Parece fácil, não? Afinal de contas, já dispomos do genoma completo dos dodôs. Bastaria verificar os pontos nos quais existem diferenças entre o DNA deles e os das pombas atuais, alterar tudo para a "versão dodô" do genoma e arrumar uma boa chocadeira para os ovos ressuscitados.

Trata-se, porém, de um daqueles clássicos casos nos quais na prática a teoria é outra. As alterações necessárias para transformar de forma realmente completa o genoma de uma espécie no de outra, mesmo com parentesco próximo entre elas, fica na casa das centenas de milhares ou milhões de "letras" químicas de DNA.

Nenhum método de edição do genoma chegou perto de fazer algo minimamente parecido com isso até hoje. E há ainda o fato de que a taxa de acerto das alterações está longe de ser muito alta. Algumas "letras" sempre são trocadas de forma indesejada ou em lugares nos quais isso não era necessário.

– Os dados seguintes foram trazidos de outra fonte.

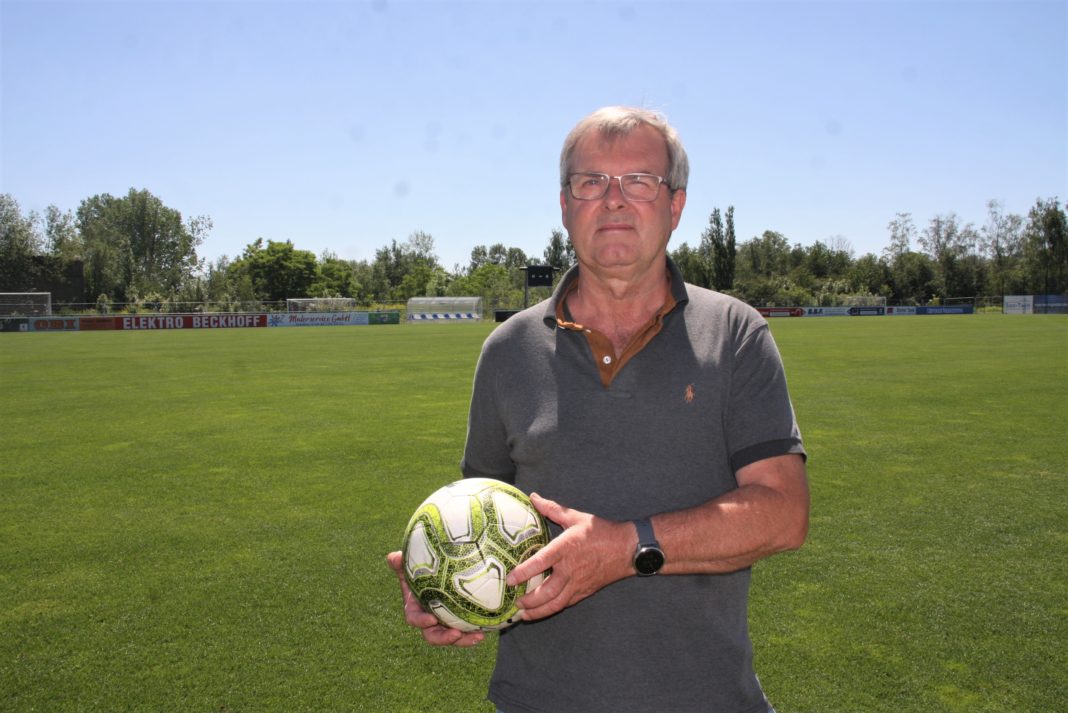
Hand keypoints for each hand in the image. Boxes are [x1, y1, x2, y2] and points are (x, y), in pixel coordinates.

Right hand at [385, 551, 485, 646]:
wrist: (442, 571)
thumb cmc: (422, 569)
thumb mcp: (411, 565)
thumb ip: (401, 562)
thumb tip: (393, 556)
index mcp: (415, 608)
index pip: (414, 618)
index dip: (421, 621)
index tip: (432, 619)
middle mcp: (429, 619)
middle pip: (433, 635)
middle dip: (444, 638)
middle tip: (455, 634)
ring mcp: (445, 622)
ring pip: (452, 637)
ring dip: (463, 640)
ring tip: (478, 636)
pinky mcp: (459, 623)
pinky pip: (465, 631)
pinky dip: (473, 633)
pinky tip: (485, 632)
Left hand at [505, 493, 632, 621]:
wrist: (627, 549)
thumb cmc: (601, 532)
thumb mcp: (576, 517)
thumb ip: (552, 509)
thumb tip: (533, 497)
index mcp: (565, 549)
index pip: (540, 563)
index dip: (523, 573)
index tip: (510, 580)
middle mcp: (570, 570)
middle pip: (546, 592)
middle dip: (528, 601)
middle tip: (514, 603)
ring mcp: (578, 583)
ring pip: (555, 603)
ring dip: (538, 611)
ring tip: (524, 615)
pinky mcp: (585, 591)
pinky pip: (566, 604)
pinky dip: (553, 609)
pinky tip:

Por isso, tanto no caso dos dodôs quanto no de qualquer outro animal candidato à ressurreição, como os mamutes, o máximo que a biotecnologia atual é capaz de oferecer seria a produção de animais que são essencialmente seus parentes modernos com algumas características da criatura extinta. Uma pomba "dodonizada", digamos, ou talvez um elefante-asiático peludo e com um cocuruto mais acentuado no alto da cabeça, assim como os mamutes.

Qualquer pessoa menos deslumbrada é capaz de perceber que isso não tem nada de ressurreição. No máximo, é um método de produção de curiosidades, sem nenhuma garantia de que os indivíduos gerados dessa maneira serão saudáveis ou levarão uma vida decente.

Os responsáveis por esse tipo de iniciativa andam falando em levantar verbas da ordem de centenas de milhões de dólares. É muito difícil não achar que essa dinheirama seria muito melhor empregada tentando salvar espécies que ainda não desapareceram. Ouvi dizer que existem alguns milhares delas por aí hoje em dia.